Task to complete: Return the following from the records below: each line, word for word, starting with the line that contains "大和市 /桜ヶ丘駅徒歩3分 / 賃貸アパート" and going on through the line that contains "énico español.", with nothing outside that range.

The data:
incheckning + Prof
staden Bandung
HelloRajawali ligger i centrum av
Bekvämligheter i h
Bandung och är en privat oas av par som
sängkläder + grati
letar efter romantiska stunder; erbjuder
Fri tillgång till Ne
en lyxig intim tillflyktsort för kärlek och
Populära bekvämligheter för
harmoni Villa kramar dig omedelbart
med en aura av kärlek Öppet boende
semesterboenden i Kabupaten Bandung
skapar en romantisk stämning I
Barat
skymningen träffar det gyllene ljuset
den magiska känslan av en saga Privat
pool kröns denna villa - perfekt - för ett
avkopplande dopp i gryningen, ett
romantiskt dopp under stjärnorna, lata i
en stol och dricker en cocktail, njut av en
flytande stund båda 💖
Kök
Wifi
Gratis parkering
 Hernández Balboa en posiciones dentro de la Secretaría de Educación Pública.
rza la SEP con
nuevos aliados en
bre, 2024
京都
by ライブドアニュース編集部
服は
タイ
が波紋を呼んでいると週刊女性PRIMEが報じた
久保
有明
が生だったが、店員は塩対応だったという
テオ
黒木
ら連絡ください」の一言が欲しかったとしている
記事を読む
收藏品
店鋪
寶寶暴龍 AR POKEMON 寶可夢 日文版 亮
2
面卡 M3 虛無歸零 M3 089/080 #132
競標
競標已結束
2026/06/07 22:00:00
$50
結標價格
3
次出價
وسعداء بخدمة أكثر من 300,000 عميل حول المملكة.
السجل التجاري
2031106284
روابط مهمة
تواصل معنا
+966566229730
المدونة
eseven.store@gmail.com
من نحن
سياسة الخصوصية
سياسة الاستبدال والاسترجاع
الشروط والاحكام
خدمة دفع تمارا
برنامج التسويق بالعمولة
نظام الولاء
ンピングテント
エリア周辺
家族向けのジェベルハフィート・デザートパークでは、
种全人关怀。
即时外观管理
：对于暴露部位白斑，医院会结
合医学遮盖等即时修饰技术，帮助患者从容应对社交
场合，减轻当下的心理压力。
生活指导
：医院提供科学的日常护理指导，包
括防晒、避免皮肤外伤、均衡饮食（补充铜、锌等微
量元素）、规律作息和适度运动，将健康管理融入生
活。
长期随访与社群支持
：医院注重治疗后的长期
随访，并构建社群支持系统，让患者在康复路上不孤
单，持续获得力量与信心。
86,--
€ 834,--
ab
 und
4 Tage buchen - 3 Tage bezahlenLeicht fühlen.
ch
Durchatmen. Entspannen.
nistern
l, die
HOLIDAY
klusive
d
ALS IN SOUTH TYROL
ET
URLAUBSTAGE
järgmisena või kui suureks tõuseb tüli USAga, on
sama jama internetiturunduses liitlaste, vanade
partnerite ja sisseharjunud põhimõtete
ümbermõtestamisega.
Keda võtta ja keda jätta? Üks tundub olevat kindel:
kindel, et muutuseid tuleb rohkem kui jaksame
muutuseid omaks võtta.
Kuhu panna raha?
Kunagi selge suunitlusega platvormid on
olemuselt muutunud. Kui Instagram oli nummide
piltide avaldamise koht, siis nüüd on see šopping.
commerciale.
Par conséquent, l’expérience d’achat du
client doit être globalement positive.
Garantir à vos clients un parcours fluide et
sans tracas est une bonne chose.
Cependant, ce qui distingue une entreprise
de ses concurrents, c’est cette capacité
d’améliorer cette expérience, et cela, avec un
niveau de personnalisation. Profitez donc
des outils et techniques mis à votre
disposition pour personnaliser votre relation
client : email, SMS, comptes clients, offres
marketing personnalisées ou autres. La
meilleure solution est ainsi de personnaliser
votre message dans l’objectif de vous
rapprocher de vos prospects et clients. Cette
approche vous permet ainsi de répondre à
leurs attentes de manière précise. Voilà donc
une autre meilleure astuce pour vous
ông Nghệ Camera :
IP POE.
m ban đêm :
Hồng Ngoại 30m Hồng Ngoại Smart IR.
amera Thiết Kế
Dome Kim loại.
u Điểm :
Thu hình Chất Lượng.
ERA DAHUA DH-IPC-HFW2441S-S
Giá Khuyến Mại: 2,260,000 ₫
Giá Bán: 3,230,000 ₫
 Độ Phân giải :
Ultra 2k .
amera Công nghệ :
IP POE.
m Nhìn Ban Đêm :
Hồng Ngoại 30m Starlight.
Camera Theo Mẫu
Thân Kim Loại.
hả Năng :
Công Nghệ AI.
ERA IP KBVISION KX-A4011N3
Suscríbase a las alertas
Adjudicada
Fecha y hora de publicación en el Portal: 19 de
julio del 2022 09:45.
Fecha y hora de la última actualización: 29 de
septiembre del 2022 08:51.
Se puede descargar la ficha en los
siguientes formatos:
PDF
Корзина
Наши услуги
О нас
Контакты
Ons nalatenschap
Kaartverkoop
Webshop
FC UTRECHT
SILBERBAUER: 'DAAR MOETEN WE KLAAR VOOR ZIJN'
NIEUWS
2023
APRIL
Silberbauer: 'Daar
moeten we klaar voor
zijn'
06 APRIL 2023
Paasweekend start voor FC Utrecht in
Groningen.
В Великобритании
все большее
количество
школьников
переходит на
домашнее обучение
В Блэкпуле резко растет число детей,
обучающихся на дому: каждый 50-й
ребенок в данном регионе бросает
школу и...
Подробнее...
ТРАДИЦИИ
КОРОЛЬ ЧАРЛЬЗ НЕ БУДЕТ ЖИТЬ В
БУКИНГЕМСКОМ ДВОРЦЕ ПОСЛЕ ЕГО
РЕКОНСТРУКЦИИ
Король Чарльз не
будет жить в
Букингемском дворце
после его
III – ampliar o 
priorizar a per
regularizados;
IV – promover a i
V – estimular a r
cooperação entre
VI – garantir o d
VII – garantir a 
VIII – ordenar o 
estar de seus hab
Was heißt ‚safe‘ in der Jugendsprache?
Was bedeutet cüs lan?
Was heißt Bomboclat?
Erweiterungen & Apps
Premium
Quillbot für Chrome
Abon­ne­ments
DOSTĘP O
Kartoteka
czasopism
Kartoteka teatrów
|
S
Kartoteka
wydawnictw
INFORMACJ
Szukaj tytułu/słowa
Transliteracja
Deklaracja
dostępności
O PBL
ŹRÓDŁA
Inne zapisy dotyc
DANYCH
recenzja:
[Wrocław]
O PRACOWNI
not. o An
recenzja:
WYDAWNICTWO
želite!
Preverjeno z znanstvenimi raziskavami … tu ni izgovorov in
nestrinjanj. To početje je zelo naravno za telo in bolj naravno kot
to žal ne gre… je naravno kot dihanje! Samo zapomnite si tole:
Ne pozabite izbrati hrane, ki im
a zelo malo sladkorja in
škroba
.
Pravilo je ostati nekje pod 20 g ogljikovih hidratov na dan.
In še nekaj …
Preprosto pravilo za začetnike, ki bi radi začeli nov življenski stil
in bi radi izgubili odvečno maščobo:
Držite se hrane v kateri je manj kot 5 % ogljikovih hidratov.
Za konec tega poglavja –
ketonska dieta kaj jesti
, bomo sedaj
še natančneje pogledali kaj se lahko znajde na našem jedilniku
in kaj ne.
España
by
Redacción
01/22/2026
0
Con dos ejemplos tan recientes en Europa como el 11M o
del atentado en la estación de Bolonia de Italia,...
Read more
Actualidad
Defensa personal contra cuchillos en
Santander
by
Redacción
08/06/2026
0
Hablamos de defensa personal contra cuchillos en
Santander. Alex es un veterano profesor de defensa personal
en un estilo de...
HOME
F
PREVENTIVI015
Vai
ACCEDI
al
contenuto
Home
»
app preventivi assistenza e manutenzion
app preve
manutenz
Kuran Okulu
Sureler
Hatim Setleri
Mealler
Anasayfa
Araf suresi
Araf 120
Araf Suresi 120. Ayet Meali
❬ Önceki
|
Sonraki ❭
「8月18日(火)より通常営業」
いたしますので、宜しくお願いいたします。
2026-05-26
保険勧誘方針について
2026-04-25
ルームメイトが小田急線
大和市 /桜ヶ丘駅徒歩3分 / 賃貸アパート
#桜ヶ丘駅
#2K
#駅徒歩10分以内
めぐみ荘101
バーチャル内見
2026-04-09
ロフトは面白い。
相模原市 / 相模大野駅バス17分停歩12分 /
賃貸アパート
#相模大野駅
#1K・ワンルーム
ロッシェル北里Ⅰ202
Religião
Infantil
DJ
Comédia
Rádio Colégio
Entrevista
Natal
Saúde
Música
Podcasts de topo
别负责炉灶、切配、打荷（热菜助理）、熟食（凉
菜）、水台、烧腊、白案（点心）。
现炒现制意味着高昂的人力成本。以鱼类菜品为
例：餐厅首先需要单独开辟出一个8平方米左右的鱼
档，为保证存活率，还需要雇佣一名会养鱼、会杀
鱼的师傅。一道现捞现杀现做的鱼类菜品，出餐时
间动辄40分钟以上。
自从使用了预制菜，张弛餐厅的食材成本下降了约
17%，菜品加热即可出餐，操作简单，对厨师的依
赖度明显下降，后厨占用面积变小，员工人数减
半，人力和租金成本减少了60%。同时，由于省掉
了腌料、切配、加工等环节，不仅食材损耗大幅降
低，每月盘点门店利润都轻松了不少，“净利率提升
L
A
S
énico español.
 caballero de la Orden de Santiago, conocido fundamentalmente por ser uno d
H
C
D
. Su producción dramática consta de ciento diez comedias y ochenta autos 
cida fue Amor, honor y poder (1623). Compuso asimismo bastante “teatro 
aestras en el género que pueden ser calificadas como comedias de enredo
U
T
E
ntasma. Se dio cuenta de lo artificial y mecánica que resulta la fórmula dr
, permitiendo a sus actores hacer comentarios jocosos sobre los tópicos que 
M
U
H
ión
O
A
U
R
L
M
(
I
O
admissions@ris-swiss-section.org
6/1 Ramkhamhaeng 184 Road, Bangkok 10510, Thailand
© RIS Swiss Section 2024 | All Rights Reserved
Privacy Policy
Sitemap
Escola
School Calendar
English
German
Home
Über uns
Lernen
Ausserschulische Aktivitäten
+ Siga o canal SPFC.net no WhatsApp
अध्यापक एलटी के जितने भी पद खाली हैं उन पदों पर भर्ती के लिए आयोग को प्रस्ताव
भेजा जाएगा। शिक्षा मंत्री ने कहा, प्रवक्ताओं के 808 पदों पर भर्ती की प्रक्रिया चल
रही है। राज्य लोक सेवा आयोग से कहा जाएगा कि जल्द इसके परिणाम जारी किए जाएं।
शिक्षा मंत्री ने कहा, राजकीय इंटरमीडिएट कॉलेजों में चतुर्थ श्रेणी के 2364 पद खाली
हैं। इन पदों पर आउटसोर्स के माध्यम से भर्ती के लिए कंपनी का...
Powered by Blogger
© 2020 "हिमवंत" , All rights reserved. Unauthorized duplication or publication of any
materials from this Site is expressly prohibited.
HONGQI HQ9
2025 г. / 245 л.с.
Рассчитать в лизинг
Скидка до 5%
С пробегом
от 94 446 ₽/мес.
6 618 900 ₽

Response to this exercise:
大和市 /桜ヶ丘駅徒歩3分 / 賃貸アパート
#桜ヶ丘駅
#2K
#駅徒歩10分以内
めぐみ荘101
バーチャル内見
2026-04-09
ロフトは面白い。
相模原市 / 相模大野駅バス17分停歩12分 /
賃貸アパート
#相模大野駅
#1K・ワンルーム
ロッシェル北里Ⅰ202
Religião
Infantil
DJ
Comédia
Rádio Colégio
Entrevista
Natal
Saúde
Música
Podcasts de topo
别负责炉灶、切配、打荷（热菜助理）、熟食（凉
菜）、水台、烧腊、白案（点心）。
现炒现制意味着高昂的人力成本。以鱼类菜品为
例：餐厅首先需要单独开辟出一个8平方米左右的鱼
档，为保证存活率，还需要雇佣一名会养鱼、会杀
鱼的师傅。一道现捞现杀现做的鱼类菜品，出餐时
间动辄40分钟以上。
自从使用了预制菜，张弛餐厅的食材成本下降了约
17%，菜品加热即可出餐，操作简单，对厨师的依
赖度明显下降，后厨占用面积变小，员工人数减
半，人力和租金成本减少了60%。同时，由于省掉
了腌料、切配、加工等环节，不仅食材损耗大幅降
低，每月盘点门店利润都轻松了不少，“净利率提升
L
A
S
énico español.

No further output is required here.